Full Report
In Norse mythology, Loki, the god of mischief, has powerful and deceptive transformation abilities. True to its namesake, the malware LokiBot has appeared in numerous variants and payload formats since its discovery more than a decade ago. In this blog, we take a closer look at a multi-stage LokiBot sample from a recent campaign.
Analysis Summary
# Tool/Technique: LokiBot
## Overview
LokiBot (also known as Loki PWS) is a long-standing, high-volume information stealer designed to exfiltrate sensitive data from infected Windows and Android systems.
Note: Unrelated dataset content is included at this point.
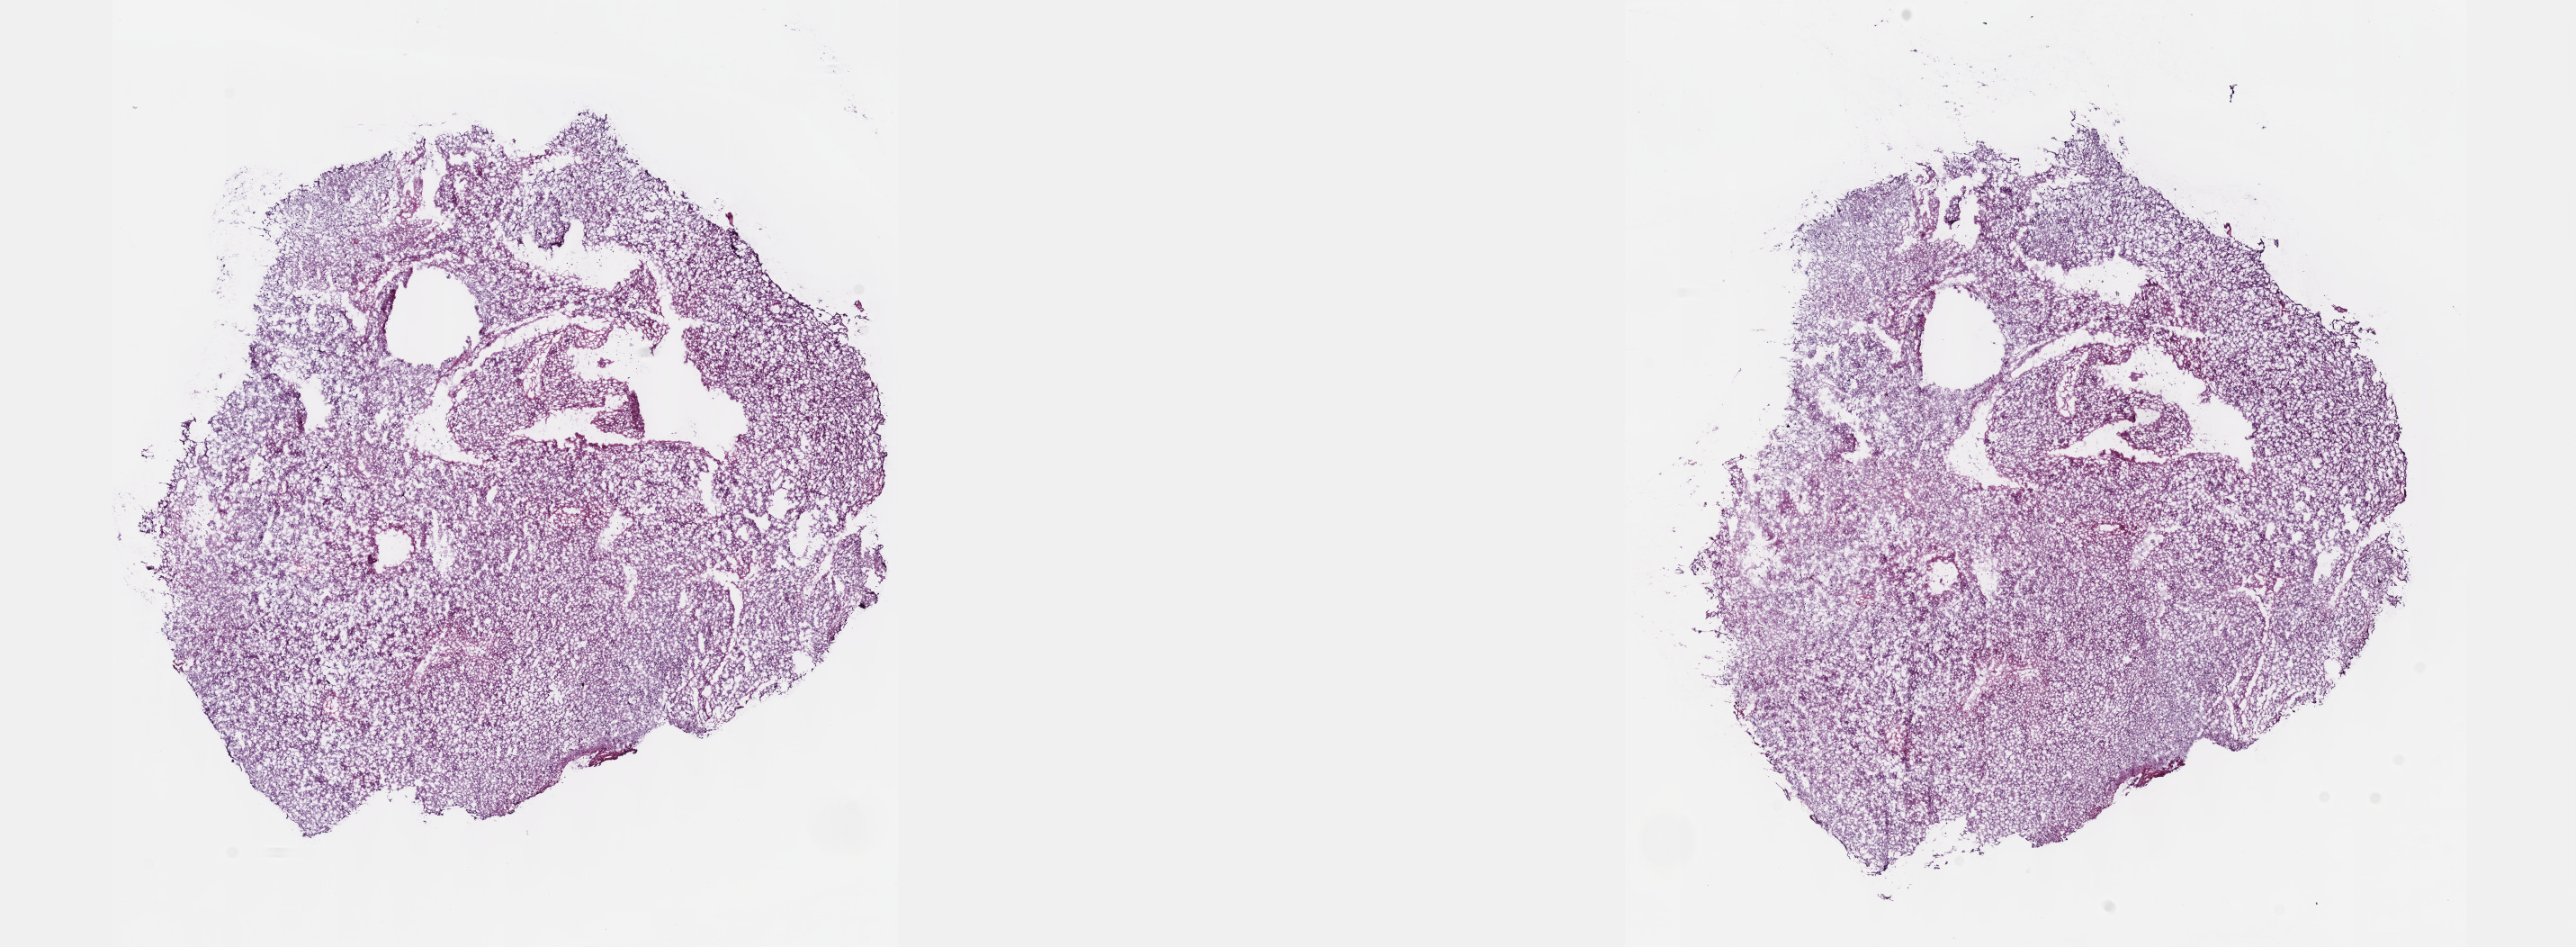
H&E whole-slide image, shown as a low-resolution overview of the whole scanned area (about 23.1 x 8.5 mm, from a 40x scan). Frozen section. Brain, primary tumour sample. Patient: male, age at initial diagnosis 35 years. Histologic grade: G2 (moderately differentiated). Composition of this section per pathologist review: tumour cells 45%, tumour nuclei 85%, normal cells 10%, stromal cells 45%, necrosis 0%. Infiltration values recorded for this section: lymphocyte infiltration 0%, monocyte infiltration 0%, neutrophil infiltration 0%.
• diagnosis: Astrocytoma, NOS (cerebrum)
First appearing in 2015, it has gained notoriety for its affordability on underground forums and its ability to target over a hundred different software products, including web browsers, crypto wallets, and FTP clients.
## Technical Details
- **Type:** Malware Family (Infostealer / Spyware)
- **Platform:** Windows (Primary), Android
- **Capabilities:** Credential theft, keylogging, remote access, file exfiltration, and anti-analysis.
- **First Seen:** May 2015
## MITRE ATT&CK Mapping
- **TA0001 - Initial Access**
- T1566.001 - Phishing: Spearphishing Attachment
- **TA0002 - Execution**
- T1059.005 - Command and Scripting Interpreter: VisualBasic
- T1059.001 - Command and Scripting Interpreter: PowerShell
- **TA0005 - Defense Evasion**
- T1027 - Obfuscated Files or Information
- T1623 - ASLR/DEP Bypass / Process Hollowing
- T1055 - Process Injection
- **TA0006 - Credential Access**
- T1555 - Credentials from Password Stores
- T1056.001 - Input Capture: Keylogging
- **TA0011 - Command and Control**
- T1041 - Exfiltration Over C2 Channel
## Functionality
### Core Capabilities
- **Credential Harvesting:** Specifically targets browsers, email clients (Outlook, Thunderbird), FTP clients (FileZilla), and cryptocurrency wallets.
- **Multi-Stage Loading:** Uses a complex execution chain involving JScript, PowerShell loaders, and .NET injectors to bypass security software.
- **Process Injection:** Employs techniques like Reflective DLL Injection or Process Hollowing (e.g., injecting into `aspnet_compiler.exe`) to hide within legitimate system processes.
### Advanced Features
- **Anti-Analysis/Obfuscation:** Uses tools like ConfuserEx for .NET protection and interleaved JScript obfuscation to hinder static analysis.
- **Self-Cleanup:** Features built-in subroutines to terminate its own processes and delete temporary files after successful execution to remove forensic evidence.
- **Android Support:** Later variants include capabilities to target mobile devices for SMS interception and mobile banking theft.
## Indicators of Compromise
- **File Names:** Randomly generated filenames in `C:\Temp` (often appended with datetime stamps).
- **Network Indicators (Defanged):**
- hxxp[://]alphastand[.]trade/alien/fre[.]php
- hxxp[://]alphastand[.]win/alien/fre[.]php
- hxxp[://]alphastand[.]top/alien/fre[.]php
- hxxp[://]konehuolto[.]top/alien/fre[.]php
- **Behavioral Indicators:**
- Launching `wscript.exe` to execute obfuscated JScript.
- Unexpected PowerShell execution with `System.Reflection.Assembly::Load`.
- Legitimate Windows binaries (like `aspnet_compiler.exe`) initiating unusual network connections.
## Associated Threat Actors
- Widely used by various **Cybercrime Groups** and lower-skilled threat actors due to its availability as Malware-as-a-Service (MaaS) and leaked source code.
## Detection Methods
- **Signature-based:** Traditional AV signatures for known LokiBot packers and the un-packed core payload.
- **Behavioral:** Monitoring for PowerShell scripts performing reflective loading or XOR decryption of large strings.
- **YARA Rules:** Detection of specific strings within the decrypted .NET assembly or the ConfuserEx protection layers.
## Mitigation Strategies
- **Email Security:** Implement strict filtering for script-based attachments (.js, .jse, .vbs) and block macro-enabled documents from untrusted sources.
- **Scripting Restrictions:** Disable Windows Script Host (WSH) if not required for business operations and enforce PowerShell Constrained Language Mode.
- **Endpoint Protection:** Utilize EDR solutions to monitor for process injection attempts and suspicious child process spawning from `wscript.exe` or `powershell.exe`.
## Related Tools/Techniques
- **Formbook / XLoader:** Similar information stealers often distributed via malspam.
- **ConfuserEx:** An open-source protector used by the .NET injector stage.
- **Process Hollowing:** The primary technique used for the final payload execution.